Hasil kinerja reksadana 2018 diatas masih senada dengan tahun-tahun sebelumnya dimana reksadana campuran,saham dan pendapatan tetap memberikan kinerja yang setara secara rata-rata sementara reksadana saham justru memberikan kinerja dibawah dari IHSG. Berdasarkan data yang ada, tercatat 85 reksadana saham dari total 238 produk beredar (36%) yang telah terbit sejak awal tahun dapat membukukan return lebih tinggi dari IHSG. Mengacu pada kalkulasi data secara historis (periode 2003 – 2017), di mana secara rata-rata hanya 50% dari total produk reksadana saham yang dapat mengalahkan IHSG, data terbaru ini menegaskan kembali bahwa dari sisi return semakin sulit bagi manajer investasi untuk mengelola reksadana yang mampu melampaui IHSG dalam kondisi pasar yang bullish maupun bearish sehingga disarankan bagi manajer investasi untuk menyusun portfolio yang lebih menyerupai indeks. Disisi lain secara individual kinerja reksadana saham masih menjadi yang terbaik dibanding jenis reksadana lainnya.

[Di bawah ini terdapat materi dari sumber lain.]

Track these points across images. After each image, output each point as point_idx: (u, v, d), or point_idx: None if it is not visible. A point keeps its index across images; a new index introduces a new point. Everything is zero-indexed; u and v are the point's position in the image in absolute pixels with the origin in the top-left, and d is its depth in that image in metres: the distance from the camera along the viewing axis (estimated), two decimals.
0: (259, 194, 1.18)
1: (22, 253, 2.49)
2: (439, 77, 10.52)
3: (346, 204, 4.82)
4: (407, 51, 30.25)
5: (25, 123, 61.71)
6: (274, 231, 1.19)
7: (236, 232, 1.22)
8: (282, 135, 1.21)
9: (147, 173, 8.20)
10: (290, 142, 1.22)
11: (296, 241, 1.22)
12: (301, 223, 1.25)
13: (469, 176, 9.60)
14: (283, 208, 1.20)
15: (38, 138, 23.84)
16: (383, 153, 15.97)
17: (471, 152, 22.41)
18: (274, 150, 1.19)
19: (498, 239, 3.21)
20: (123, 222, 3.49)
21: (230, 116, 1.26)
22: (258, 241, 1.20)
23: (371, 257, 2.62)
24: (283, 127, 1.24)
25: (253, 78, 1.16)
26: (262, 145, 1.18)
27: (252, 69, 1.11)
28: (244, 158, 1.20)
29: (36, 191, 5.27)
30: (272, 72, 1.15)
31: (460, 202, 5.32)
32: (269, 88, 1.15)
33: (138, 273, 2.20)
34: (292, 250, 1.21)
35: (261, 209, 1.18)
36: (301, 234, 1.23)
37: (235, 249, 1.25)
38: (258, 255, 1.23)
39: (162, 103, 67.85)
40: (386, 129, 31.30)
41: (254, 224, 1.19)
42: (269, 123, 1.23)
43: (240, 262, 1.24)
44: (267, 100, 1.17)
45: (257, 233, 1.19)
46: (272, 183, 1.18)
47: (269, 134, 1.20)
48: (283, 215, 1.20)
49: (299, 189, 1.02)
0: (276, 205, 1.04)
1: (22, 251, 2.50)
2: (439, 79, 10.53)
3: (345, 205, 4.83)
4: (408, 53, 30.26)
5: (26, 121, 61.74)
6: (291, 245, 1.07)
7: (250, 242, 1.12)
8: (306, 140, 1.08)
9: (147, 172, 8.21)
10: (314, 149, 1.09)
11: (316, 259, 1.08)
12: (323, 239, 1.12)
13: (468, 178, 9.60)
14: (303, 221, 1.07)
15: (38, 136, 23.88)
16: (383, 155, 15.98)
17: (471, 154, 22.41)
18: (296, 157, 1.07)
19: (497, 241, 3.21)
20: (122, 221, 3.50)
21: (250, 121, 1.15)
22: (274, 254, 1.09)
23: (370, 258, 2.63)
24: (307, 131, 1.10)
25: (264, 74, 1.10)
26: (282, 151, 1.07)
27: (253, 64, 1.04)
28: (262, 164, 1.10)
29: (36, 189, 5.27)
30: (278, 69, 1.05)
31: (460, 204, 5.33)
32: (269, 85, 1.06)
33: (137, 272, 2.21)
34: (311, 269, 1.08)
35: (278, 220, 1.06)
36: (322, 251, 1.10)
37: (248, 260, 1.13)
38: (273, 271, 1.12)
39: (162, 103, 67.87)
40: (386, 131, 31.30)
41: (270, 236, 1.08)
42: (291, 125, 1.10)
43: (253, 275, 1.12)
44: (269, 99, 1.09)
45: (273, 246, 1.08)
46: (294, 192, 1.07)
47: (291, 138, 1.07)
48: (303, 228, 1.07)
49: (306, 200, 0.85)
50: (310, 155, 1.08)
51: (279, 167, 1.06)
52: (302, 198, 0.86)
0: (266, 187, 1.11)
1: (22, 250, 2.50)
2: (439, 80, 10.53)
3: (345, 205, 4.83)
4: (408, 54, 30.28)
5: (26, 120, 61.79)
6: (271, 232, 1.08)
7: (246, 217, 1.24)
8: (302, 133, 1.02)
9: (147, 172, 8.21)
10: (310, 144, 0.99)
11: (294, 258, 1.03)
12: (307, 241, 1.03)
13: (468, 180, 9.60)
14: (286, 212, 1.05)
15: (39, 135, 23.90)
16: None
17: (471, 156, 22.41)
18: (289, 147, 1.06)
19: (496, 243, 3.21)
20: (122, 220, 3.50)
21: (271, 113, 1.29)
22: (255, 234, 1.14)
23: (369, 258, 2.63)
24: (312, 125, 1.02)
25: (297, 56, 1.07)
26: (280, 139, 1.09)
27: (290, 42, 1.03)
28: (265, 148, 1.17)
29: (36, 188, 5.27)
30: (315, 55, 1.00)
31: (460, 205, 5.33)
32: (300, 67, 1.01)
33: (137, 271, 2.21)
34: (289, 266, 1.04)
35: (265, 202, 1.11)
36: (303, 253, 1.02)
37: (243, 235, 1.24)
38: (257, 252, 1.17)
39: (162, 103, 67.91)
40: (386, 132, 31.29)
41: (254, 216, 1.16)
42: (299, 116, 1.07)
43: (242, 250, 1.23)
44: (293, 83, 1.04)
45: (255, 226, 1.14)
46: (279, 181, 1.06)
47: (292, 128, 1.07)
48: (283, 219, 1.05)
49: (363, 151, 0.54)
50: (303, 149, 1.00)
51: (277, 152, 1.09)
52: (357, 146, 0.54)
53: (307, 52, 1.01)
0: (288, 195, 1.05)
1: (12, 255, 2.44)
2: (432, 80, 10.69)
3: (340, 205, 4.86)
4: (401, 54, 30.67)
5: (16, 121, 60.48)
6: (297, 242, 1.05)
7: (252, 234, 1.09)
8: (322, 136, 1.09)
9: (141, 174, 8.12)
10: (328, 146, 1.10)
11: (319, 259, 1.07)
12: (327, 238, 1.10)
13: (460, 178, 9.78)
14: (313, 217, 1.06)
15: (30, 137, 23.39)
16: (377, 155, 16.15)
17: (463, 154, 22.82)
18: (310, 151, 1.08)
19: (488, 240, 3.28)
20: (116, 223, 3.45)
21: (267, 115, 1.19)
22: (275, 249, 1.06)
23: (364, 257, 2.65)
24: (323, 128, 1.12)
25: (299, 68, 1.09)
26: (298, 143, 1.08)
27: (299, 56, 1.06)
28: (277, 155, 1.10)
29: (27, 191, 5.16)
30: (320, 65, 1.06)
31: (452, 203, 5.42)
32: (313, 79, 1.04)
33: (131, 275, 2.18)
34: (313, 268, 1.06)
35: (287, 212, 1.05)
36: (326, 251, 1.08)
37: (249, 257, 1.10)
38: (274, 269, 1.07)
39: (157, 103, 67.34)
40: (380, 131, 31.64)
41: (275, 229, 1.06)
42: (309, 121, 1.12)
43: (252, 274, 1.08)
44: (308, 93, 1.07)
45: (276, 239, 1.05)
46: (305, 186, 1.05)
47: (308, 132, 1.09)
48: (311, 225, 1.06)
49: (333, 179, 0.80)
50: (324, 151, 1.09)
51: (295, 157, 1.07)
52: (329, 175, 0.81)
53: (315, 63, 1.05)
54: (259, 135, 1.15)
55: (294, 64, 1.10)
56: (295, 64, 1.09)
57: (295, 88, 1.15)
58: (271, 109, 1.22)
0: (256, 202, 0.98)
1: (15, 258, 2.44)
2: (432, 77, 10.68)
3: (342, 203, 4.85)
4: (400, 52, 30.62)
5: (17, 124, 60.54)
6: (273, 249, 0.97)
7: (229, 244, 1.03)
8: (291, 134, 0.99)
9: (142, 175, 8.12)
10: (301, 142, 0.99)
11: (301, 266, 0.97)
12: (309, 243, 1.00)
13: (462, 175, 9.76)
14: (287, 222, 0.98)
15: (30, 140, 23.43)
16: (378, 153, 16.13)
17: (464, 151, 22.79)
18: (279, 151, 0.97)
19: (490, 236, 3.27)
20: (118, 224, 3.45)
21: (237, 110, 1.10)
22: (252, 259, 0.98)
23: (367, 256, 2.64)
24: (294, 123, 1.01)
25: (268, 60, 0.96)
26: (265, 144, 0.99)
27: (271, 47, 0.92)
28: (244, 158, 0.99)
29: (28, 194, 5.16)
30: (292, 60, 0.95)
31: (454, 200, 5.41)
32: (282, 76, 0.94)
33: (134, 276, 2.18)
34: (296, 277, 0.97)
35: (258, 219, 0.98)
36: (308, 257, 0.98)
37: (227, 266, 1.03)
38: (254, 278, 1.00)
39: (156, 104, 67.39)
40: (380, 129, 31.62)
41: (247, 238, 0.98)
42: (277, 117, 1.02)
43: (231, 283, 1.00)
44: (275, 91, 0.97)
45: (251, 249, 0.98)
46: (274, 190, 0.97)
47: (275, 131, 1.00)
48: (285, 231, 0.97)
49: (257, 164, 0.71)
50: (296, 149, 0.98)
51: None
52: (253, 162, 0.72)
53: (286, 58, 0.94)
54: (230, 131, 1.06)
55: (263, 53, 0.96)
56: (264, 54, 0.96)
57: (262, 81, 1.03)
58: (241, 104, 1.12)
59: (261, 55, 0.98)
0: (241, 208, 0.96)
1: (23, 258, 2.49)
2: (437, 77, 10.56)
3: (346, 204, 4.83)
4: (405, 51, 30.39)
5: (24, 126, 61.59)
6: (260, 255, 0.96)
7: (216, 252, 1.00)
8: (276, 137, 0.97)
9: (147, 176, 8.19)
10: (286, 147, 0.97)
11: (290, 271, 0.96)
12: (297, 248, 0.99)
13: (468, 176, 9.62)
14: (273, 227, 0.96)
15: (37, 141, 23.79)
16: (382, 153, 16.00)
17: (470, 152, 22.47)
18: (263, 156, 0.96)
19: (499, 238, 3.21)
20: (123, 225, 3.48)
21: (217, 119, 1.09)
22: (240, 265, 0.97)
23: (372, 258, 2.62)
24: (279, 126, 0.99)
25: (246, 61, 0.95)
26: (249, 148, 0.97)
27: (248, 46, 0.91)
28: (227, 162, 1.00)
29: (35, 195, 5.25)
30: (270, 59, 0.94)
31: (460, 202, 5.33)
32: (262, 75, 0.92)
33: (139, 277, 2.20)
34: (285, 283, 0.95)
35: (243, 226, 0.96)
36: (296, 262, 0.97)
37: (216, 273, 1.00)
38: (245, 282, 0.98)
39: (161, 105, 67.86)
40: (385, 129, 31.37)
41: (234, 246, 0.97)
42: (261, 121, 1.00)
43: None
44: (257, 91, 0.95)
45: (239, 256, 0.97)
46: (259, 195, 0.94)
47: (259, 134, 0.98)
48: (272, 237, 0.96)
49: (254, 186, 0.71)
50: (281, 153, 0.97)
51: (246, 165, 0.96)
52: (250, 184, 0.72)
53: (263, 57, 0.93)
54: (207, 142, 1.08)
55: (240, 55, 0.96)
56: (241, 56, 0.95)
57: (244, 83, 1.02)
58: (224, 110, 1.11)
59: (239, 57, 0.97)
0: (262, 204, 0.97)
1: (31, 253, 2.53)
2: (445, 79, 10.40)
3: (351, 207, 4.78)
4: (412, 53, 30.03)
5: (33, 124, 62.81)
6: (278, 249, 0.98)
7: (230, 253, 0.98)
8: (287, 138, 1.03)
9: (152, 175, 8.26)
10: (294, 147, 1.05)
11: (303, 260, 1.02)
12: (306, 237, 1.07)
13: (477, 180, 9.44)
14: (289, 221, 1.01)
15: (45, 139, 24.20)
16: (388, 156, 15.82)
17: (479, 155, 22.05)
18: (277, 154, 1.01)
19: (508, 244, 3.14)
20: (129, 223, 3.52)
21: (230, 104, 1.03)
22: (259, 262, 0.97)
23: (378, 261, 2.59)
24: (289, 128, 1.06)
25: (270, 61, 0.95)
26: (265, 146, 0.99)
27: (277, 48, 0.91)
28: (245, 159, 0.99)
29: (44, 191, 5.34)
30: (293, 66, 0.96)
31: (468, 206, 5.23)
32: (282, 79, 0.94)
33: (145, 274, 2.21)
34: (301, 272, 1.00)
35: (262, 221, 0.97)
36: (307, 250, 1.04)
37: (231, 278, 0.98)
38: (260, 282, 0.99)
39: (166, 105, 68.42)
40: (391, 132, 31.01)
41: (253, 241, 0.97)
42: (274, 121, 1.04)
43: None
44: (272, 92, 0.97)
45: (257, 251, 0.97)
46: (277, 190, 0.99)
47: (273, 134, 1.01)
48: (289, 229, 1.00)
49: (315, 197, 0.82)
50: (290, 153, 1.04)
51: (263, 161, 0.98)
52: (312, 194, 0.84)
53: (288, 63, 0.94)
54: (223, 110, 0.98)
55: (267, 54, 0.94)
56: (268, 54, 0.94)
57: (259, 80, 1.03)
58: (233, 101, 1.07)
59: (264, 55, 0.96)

Walau kinerja negatif namin secara dana kelolaan industri tahun 2018 terus mencatatkan kenaikan. Berdasarkan data Otoritas Jasa Keuangan Per akhir Desember 2018 dana kelolaan total reksadana non pernyertaan terbatas mencapai Rp 507 triliun, Komposisi 3 dana kelolaan terbesar masih dikuasai oleh industri reksadana saham sebesar Rp 143 triliun, disusul oleh reksadana terproteksi sebesar Rp 141 triliun dan reksadana pendapatan tetap sebesar Rp 101 triliun. Dana kelolaan total sendiri tumbuh 11% dibanding dana kelolaan per akhir tahun 2017 sebesar Rp 456 triliun.

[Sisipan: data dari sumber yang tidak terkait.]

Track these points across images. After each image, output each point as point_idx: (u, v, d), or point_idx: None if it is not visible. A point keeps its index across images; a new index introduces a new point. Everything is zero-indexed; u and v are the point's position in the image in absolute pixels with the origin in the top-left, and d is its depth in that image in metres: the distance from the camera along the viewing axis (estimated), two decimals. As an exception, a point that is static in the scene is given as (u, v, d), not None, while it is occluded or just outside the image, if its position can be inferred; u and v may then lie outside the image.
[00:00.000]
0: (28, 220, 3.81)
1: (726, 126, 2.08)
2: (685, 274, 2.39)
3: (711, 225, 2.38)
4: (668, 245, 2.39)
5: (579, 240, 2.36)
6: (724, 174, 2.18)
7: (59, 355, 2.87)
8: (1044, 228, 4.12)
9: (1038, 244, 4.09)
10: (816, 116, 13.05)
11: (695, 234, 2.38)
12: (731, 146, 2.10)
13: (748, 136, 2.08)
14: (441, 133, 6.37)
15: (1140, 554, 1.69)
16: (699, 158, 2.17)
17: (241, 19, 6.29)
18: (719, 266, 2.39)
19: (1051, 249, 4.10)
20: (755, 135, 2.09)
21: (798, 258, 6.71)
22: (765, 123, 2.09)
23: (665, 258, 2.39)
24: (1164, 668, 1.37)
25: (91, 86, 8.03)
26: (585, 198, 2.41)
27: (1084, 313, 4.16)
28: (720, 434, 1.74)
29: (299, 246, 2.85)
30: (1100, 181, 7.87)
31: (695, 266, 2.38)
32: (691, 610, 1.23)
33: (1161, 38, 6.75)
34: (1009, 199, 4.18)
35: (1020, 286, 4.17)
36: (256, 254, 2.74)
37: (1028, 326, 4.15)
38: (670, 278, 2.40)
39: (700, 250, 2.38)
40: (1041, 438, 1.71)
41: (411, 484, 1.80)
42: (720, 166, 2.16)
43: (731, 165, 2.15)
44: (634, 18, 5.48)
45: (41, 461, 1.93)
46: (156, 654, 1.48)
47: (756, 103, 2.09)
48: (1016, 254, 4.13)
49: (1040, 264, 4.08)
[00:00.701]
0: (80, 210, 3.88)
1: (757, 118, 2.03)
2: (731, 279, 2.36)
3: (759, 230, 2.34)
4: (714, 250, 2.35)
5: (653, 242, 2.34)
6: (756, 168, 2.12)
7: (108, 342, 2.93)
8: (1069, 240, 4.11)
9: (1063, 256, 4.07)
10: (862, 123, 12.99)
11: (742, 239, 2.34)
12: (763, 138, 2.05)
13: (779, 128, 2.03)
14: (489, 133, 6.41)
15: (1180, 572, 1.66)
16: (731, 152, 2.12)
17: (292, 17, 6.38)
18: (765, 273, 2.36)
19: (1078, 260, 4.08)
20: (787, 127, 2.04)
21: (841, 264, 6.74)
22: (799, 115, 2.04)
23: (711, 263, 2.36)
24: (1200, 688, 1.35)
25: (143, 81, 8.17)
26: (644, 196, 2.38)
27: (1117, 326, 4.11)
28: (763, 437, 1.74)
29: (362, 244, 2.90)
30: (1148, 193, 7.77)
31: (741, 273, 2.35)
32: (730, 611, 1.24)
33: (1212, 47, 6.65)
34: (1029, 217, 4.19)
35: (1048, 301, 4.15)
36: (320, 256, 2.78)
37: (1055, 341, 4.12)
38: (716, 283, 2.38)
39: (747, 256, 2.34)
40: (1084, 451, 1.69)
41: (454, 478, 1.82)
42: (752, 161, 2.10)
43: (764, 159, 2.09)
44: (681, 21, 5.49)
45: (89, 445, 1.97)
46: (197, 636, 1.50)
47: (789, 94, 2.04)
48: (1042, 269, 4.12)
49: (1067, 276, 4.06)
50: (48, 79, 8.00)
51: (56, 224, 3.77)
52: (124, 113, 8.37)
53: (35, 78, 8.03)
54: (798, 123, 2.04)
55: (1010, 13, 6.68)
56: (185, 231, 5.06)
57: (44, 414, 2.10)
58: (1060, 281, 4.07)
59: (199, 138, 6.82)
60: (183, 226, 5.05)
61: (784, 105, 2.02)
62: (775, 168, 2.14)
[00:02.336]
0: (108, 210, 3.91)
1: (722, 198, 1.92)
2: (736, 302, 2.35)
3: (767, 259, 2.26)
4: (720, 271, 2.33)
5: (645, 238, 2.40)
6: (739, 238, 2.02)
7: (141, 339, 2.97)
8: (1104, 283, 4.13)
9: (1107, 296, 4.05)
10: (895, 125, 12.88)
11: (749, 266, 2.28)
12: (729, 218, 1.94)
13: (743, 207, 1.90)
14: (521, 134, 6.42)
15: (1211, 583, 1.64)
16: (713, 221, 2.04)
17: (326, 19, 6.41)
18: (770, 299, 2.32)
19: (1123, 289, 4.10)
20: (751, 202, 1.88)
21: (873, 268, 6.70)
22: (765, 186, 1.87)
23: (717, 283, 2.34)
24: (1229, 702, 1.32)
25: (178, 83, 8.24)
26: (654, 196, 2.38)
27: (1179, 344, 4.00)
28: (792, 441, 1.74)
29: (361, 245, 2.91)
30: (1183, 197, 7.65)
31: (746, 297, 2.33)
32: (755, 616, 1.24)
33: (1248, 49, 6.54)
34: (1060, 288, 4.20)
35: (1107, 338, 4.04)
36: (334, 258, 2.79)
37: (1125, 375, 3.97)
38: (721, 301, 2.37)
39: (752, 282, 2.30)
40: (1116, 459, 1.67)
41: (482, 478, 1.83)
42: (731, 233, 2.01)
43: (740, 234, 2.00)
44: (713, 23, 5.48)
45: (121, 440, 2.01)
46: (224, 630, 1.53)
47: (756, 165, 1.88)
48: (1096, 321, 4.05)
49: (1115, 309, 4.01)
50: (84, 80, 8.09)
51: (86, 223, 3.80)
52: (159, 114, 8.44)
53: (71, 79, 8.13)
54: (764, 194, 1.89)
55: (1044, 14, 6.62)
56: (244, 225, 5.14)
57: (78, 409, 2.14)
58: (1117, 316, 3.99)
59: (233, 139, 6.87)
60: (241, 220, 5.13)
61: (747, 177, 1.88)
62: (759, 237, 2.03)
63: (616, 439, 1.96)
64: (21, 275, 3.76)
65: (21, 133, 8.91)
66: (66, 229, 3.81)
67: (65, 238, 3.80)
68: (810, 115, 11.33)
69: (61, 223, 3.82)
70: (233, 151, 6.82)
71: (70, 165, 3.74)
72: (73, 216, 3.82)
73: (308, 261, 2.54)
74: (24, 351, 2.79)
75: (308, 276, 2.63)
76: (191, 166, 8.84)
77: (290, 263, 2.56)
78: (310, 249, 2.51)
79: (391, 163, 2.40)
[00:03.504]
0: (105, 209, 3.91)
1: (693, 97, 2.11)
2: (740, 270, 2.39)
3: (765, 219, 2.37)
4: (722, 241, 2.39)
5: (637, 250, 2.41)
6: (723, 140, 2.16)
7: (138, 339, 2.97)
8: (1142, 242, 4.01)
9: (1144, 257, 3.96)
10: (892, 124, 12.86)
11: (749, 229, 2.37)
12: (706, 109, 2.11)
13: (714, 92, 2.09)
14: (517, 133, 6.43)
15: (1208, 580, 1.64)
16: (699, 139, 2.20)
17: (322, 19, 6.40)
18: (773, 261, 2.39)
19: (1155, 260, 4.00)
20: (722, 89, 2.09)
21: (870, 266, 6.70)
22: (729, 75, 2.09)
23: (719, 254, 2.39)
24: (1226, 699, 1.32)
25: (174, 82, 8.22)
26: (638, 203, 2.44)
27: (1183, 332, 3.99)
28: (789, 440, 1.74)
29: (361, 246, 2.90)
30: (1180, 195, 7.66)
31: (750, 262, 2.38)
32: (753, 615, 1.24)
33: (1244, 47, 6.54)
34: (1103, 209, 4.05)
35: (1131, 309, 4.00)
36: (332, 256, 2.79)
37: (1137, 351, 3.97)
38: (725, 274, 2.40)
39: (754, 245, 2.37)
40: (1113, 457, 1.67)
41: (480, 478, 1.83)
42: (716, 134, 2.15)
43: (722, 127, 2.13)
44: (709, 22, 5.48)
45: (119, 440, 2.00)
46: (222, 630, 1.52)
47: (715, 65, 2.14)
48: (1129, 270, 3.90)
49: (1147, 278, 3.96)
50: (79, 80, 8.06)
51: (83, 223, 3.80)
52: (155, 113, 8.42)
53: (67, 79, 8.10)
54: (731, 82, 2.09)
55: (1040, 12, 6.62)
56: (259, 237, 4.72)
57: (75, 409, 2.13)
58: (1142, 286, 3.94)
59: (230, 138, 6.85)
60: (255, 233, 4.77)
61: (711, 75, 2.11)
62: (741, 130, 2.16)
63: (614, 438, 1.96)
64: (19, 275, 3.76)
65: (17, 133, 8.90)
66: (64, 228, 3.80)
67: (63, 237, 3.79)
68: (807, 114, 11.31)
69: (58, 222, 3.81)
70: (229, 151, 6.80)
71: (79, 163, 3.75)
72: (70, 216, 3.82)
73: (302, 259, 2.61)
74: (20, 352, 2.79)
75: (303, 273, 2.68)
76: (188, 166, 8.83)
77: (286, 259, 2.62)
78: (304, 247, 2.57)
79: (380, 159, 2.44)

Di tahun 2019 ini industri reksadana kita memiliki banyak harapan seiring harapan pertumbuhan ekonomi yang membaik, pemilu pada bulan april, harapan yang tinggi atas realisasi pembangunan infrastruktur, rendahnya inflasi dan ekspektasi perbaikan harga komoditas yang menjadi katalis bagi pasar obligasi maupun saham. Namun demikian dunia juga masih dibayangi kenaikan suku bunga the fed yang dapat berimbas negative pada kinerja instrument berbasis obligasi. Berkaca pada kinerja industri reksadana secara keseluruhan pada tahun 2018 maka sepertinya efek psikologis kinerja tahun 2017 dimana return reksadana saham lebih baik dari campuran dan pendapatan tetap terhapus di tahun ini.. Namun demikian diversifikasi tetap penting karena tidak mungkin investor dapat menebak secara pasti reksadana jenis apa yang akan bersinar, maka tidak ada salahnya untuk meminimalkan risiko dengan menyebarkan dana pada jenis reksadana yang berbeda dengan tetap disesuaikan dengan tujuan finansial masing-masing.